Voor Api's die na 4 april 2019 zijn gemaakt, wordt de hostsleutel in HTTP-aanvragen van API Management aan de functie-app in een header doorgegeven. Oudere API's geven de hostsleutel als een query parameter. U kunt dit gedrag wijzigen via de PATCH BackendREST API-aanroep van de back-endentiteit die is gekoppeld aan de functie-app.

Waarschuwing

Als u de hostsleutelwaarde van de Azure-functie-app verwijdert of wijzigt, wordt de communicatie tussen de services verbroken door de benoemde waarde van Azure API Management. De waarden worden niet automatisch gesynchroniseerd.

Als u de hostsleutel wilt verwisselen, moet u de benoemde waarde ook wijzigen in Azure API Management.
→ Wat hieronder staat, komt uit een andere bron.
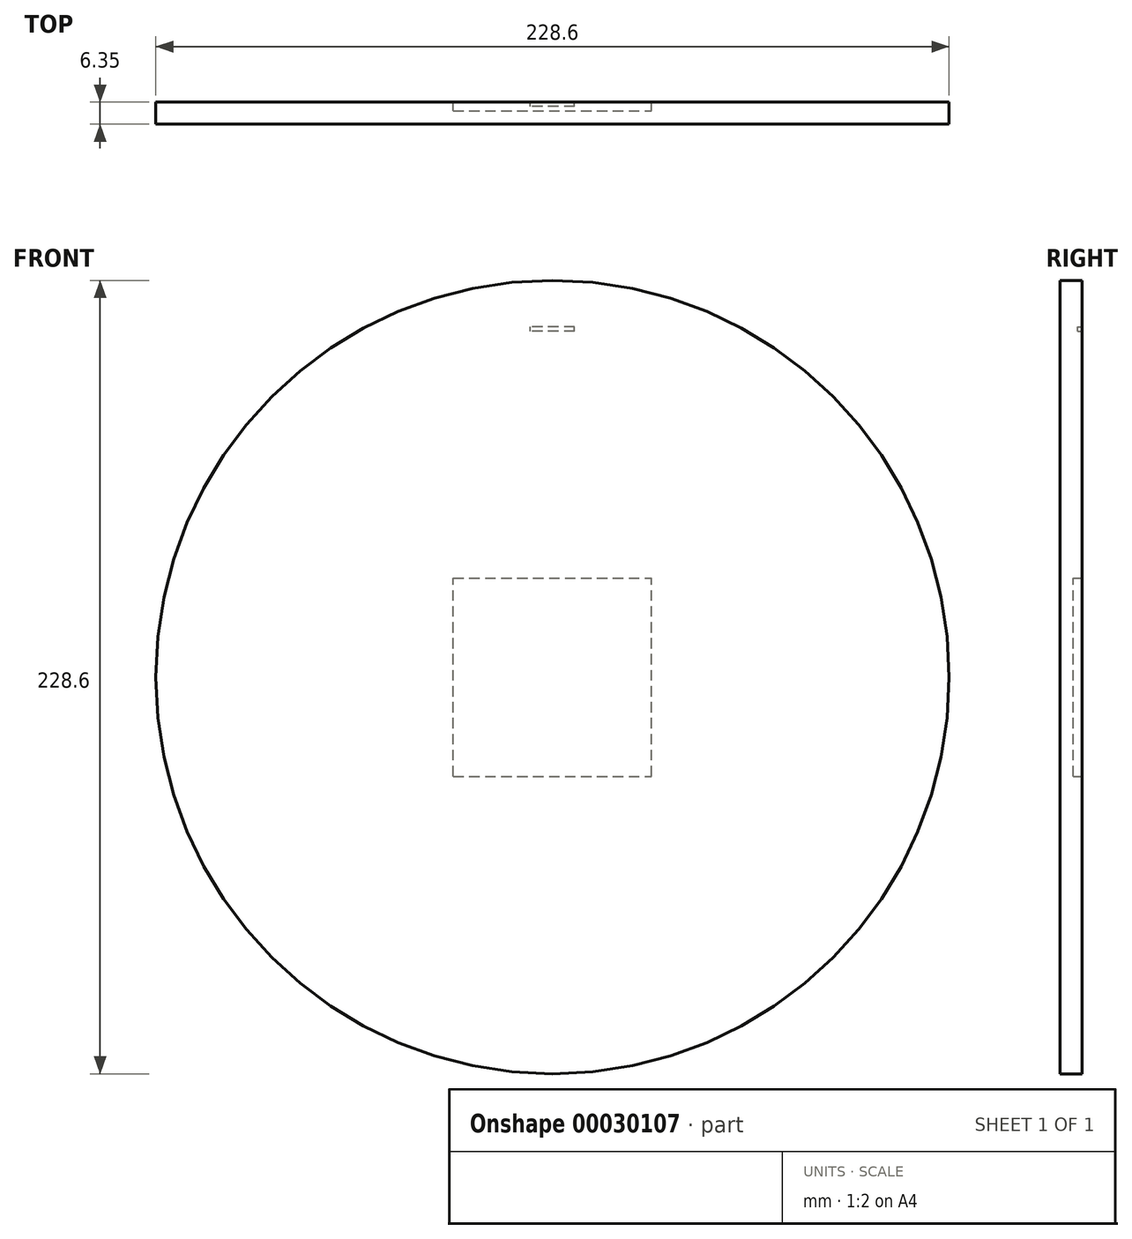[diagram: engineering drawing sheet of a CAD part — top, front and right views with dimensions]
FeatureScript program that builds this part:
annotation { "Feature Type Name" : "Feature", "Feature Type Description" : "" }
export const myFeature = defineFeature(function(context is Context, id is Id, definition is map)
    precondition{}
    {
        {
            var Q0;
            Q0=qCreatedBy(makeId("Front.planeOp"),FACE);
            var sketch = newSketch(context, id + "F0", { "sketchPlane" : qUnion([Q0])});
            skCircle(sketch, "E0", {"center": v(0, 0) * mm, "radius": 114.3 * mm});
            skSolve(sketch);
        }
        {
            var Q0;
            Q0 = qSketchRegion(id + "F0", true);
            extrude(context, id + "F1", {"entities" : qUnion([Q0]), "depth" : 25.4 * mm});
        }
        {
            var Q0;
            Q0=makeQuery(id+"F1.opExtrude","CAP_FACE",FACE,{"disambiguationData":[OSD([sQuery(id+"F0.wireOp",EDGE,"E0")])],"isStart":false});
            extrude(context, id + "F2", {"entities" : qUnion([Q0]), "operationType" : NewBodyOperationType.REMOVE, "oppositeDirection" : true, "depth" : 12.7 * mm});
        }
        {
            var Q0;
            Q0=makeQuery(id+"F2.boolean.opBoolean","COPY",FACE,{"derivedFrom":makeQuery(id+"F2.opExtrude","CAP_FACE",FACE,{"disambiguationData":[OSD([sQuery(id+"F0.wireOp",EDGE,"E0")])],"isStart":false})});
            extrude(context, id + "F3", {"entities" : qUnion([Q0]), "operationType" : NewBodyOperationType.REMOVE, "oppositeDirection" : true, "depth" : 6.35 * mm});
        }
        {
            var Q0;
            Q0=makeQuery(id+"F1.opExtrude","CAP_FACE",FACE,{"disambiguationData":[OSD([sQuery(id+"F0.wireOp",EDGE,"E0")])],"isStart":true});
            var sketch = newSketch(context, id + "F4", { "sketchPlane" : qUnion([Q0])});
            skLineSegment(sketch, "E1.rect.bottom", {"start": v(28.58, -28.58) * mm, "end": v(-28.58, -28.58) * mm});
            skLineSegment(sketch, "E1.rect.top", {"start": v(28.58, 28.58) * mm, "end": v(-28.58, 28.58) * mm});
            skLineSegment(sketch, "E1.rect.left", {"start": v(28.57, -28.58) * mm, "end": v(28.58, 28.57) * mm});
            skLineSegment(sketch, "E1.rect.right", {"start": v(-28.58, -28.58) * mm, "end": v(-28.57, 28.57) * mm});
            skPoint(sketch, "E1.rect.middle", {"position": v(0, 0) * mm});
            skSolve(sketch);
        }
        {
            var Q0;
            Q0 = qSketchRegion(id + "F4", true);
            extrude(context, id + "F5", {"entities" : qUnion([Q0]), "operationType" : NewBodyOperationType.REMOVE, "oppositeDirection" : true, "depth" : 2.54 * mm});
        }
        {
            var Q0;
            Q0=makeQuery(id+"F1.opExtrude","CAP_FACE",FACE,{"disambiguationData":[OSD([sQuery(id+"F0.wireOp",EDGE,"E0")])],"isStart":true});
            var sketch = newSketch(context, id + "F6", { "sketchPlane" : qUnion([Q0])});
            skPoint(sketch, "E2", {"position": v(0, 114.3) * mm});
            skPoint(sketch, "E3", {"position": v(0, 99.59) * mm});
            skLineSegment(sketch, "E4.rect.left", {"start": v(6.35, 99.59) * mm, "end": v(6.35, 99.59) * mm});
            skLineSegment(sketch, "E4.rect.right", {"start": v(-6.35, 99.59) * mm, "end": v(-6.35, 99.59) * mm});
            skLineSegment(sketch, "E5.bottom", {"start": v(-6.35, 99.59) * mm, "end": v(6.35, 99.59) * mm});
            skLineSegment(sketch, "E5.top", {"start": v(-6.35, 100.86) * mm, "end": v(6.35, 100.86) * mm});
            skLineSegment(sketch, "E5.left", {"start": v(-6.35, 99.59) * mm, "end": v(-6.35, 100.86) * mm});
            skLineSegment(sketch, "E5.right", {"start": v(6.35, 99.59) * mm, "end": v(6.35, 100.86) * mm});
            skSolve(sketch);
        }
        {
            var Q0;
            Q0=makeQuery(id+"F6.imprint","IMPRINT",FACE,{"disambiguationData":[TD([[makeQuery(id+"F6.imprint","IMPRINT",EDGE,{"derivedFrom":sQuery(id+"F6.wireOp",EDGE,"E5.bottom")}),1.0]])]});
            extrude(context, id + "F7", {"entities" : qUnion([Q0]), "operationType" : NewBodyOperationType.REMOVE, "oppositeDirection" : true, "depth" : 1.27 * mm});
        }
    });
De hostsleutel van de Azure-functie-app openen

  1. Navigeer naar uw exemplaar van Azure-functie-app.

    Schermopname waarin het selecteren van uw exemplaar van de functie-app is gemarkeerd.

  2. Selecteer app-sleutels in de sectie Functions van het navigatiemenu aan de zijkant.
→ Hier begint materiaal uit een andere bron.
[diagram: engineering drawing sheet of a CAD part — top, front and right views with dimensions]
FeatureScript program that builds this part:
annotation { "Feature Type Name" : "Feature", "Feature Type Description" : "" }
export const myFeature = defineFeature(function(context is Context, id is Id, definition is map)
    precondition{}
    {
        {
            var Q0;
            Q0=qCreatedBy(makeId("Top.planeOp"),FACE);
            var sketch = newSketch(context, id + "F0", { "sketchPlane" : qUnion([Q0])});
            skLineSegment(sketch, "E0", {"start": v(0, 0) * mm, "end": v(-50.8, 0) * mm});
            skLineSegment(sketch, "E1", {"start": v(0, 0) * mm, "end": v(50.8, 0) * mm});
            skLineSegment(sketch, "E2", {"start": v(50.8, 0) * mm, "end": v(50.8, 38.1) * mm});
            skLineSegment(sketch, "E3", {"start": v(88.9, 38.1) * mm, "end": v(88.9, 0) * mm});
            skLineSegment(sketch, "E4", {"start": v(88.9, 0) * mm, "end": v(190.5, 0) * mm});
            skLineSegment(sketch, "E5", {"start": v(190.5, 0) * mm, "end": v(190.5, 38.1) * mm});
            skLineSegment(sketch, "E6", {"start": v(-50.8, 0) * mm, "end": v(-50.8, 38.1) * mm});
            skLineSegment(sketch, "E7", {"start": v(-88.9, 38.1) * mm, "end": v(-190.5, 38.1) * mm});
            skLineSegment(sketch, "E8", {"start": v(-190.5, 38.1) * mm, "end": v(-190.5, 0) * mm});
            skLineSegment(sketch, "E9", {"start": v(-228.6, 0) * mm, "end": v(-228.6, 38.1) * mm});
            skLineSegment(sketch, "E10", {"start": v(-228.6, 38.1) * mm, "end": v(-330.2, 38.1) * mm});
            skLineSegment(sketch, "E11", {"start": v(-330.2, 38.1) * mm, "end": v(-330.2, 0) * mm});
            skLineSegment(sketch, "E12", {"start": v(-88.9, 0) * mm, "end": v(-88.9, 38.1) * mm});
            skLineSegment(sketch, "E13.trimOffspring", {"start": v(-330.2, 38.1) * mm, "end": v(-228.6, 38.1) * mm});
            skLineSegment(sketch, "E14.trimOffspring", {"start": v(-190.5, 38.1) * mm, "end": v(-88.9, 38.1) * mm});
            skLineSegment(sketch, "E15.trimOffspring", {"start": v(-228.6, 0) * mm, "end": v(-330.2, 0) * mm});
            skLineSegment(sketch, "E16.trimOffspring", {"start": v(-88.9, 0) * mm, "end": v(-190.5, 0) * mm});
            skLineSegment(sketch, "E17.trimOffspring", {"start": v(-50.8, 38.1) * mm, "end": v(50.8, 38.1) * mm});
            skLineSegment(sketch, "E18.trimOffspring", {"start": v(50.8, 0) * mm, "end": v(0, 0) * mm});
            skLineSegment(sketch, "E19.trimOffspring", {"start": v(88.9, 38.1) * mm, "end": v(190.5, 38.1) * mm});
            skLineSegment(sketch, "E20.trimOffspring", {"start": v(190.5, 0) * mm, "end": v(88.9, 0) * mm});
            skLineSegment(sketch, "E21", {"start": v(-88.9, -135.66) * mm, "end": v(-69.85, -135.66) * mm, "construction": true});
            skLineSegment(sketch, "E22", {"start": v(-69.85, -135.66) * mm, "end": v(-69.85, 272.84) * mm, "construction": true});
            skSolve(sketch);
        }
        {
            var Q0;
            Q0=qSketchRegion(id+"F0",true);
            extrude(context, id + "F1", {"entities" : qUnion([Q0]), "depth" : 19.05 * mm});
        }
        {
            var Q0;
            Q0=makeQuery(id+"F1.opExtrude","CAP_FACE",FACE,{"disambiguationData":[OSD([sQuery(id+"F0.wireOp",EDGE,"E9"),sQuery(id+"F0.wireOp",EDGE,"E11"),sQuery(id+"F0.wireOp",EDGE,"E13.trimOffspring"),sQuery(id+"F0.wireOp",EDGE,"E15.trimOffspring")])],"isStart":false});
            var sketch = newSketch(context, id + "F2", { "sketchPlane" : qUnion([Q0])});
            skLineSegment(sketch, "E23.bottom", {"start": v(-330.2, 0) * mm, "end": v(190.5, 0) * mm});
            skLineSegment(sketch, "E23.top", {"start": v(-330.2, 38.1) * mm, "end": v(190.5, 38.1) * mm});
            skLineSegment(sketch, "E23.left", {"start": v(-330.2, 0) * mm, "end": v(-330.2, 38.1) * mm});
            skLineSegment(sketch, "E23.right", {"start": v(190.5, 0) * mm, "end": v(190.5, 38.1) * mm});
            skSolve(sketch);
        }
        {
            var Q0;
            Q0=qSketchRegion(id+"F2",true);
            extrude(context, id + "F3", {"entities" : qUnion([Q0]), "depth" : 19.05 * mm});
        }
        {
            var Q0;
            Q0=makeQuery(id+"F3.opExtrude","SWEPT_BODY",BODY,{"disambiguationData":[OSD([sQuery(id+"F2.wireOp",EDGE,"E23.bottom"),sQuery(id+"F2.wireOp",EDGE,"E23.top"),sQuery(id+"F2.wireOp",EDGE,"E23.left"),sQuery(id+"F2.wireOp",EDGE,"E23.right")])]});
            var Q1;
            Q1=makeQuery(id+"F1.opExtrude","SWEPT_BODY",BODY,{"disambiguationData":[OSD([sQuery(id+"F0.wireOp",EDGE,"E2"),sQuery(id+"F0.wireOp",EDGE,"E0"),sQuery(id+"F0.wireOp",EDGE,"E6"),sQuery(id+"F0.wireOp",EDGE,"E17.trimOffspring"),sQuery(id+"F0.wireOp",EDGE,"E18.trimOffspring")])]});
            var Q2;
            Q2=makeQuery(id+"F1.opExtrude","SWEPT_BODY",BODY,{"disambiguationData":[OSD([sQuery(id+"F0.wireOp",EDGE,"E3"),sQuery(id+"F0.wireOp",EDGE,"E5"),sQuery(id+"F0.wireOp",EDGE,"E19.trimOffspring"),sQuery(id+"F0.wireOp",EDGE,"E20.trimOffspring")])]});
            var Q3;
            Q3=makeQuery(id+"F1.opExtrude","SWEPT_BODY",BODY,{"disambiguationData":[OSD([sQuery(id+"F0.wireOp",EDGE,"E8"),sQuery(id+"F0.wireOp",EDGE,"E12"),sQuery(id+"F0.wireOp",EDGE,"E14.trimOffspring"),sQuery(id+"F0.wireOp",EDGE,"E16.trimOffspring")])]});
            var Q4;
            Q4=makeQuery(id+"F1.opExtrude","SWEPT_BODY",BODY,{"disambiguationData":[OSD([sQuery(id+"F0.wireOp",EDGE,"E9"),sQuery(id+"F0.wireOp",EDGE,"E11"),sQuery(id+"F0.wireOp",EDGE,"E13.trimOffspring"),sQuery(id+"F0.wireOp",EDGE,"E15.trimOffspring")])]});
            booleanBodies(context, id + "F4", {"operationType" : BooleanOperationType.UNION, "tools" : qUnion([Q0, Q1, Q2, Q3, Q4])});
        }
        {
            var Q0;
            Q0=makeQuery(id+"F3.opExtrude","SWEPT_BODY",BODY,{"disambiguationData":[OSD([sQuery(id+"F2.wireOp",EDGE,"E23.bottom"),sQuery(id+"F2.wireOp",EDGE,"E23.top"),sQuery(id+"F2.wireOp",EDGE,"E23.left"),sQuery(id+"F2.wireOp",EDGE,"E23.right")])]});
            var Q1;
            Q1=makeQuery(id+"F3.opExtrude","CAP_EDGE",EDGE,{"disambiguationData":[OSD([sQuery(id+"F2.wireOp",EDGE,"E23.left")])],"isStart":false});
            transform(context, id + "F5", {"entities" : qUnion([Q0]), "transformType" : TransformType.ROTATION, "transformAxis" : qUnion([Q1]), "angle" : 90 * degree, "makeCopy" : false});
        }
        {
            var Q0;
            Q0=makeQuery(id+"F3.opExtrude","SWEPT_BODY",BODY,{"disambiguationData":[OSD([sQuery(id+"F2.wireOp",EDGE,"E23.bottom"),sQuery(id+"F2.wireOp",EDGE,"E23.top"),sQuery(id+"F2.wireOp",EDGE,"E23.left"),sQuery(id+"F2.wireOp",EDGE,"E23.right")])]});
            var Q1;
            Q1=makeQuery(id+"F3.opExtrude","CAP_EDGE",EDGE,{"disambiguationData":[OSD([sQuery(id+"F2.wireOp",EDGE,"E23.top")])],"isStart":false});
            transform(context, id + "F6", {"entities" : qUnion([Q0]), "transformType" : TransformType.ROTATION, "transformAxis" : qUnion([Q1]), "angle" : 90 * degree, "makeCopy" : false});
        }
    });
    Schermopname met optie Functie-appsinstellingen gemarkeerd.

  3. Zoek de sleutels onder de sectie Hostsleutels .

    Schermopname waarin de sectie Hostsleutels is gemarkeerd.
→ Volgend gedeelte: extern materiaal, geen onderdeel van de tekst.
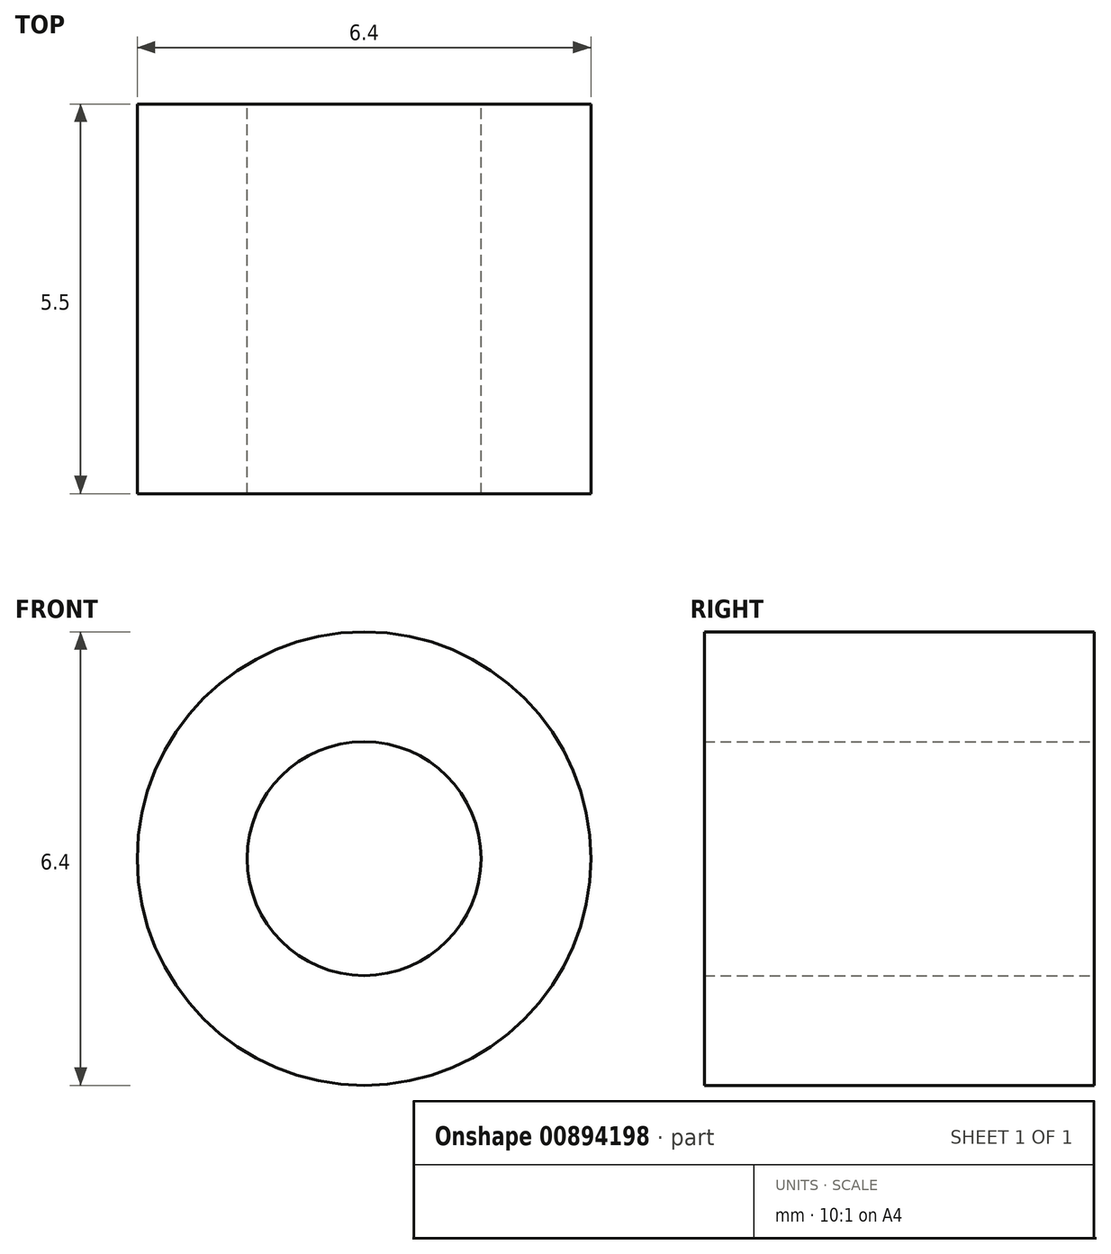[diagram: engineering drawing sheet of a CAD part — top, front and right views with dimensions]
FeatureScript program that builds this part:
annotation { "Feature Type Name" : "Feature", "Feature Type Description" : "" }
export const myFeature = defineFeature(function(context is Context, id is Id, definition is map)
    precondition{}
    {
        {
            var Q0;
            Q0=qCreatedBy(makeId("Front.planeOp"),FACE);
            var sketch = newSketch(context, id + "F0", { "sketchPlane" : qUnion([Q0])});
            skCircle(sketch, "E0", {"center": v(0, 0) * mm, "radius": 1.65 * mm});
            skCircle(sketch, "E1", {"center": v(0, 0) * mm, "radius": 3.2 * mm});
            skSolve(sketch);
        }
        {
            var Q0;
            Q0=makeQuery(id+"F0.imprint","IMPRINT",FACE,{"disambiguationData":[TD([[makeQuery(id+"F0.imprint","IMPRINT",EDGE,{"derivedFrom":sQuery(id+"F0.wireOp",EDGE,"E0")}),-1.0]])]});
            extrude(context, id + "F1", {"entities" : qUnion([Q0]), "depth" : 5.5 * mm, "offsetDistance" : 25 * mm});
        }
    });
De benoemde waarde in Azure API Management openen

Navigeer naar uw Azure API Management-exemplaar en selecteer Benoemde waarden in het menu links. De sleutel van de Azure-functie-app is daar opgeslagen.

Toevoegen vanuit functie-app

De nieuwe API testen in de Azure-portal

U kunt bewerkingen rechtstreeks vanuit Azure Portal aanroepen. In Azure Portal kunt u de bewerkingen van een API gemakkelijk bekijken en testen.

Schermopname waarin de testprocedure is gemarkeerd.

  1. Selecteer de API die u in de voorgaande sectie hebt gemaakt.

  2. Selecteer het tabblad Testen.

  3. Selecteer de bewerking die u wilt testen.

    • Op de pagina worden velden weergegeven voor queryparameters en headers.
    • Een van de headers is Ocp-Apim-Subscription-Key, voor de productabonnementssleutel die aan deze API is gekoppeld.
    • Als maker van het API Management-exemplaar bent u al een beheerder, zodat de sleutel automatisch wordt ingevuld.
  4. Selecteer Verzenden.

    • Wanneer de test is geslaagd, reageert de back-end met 200 OK en enkele gegevens.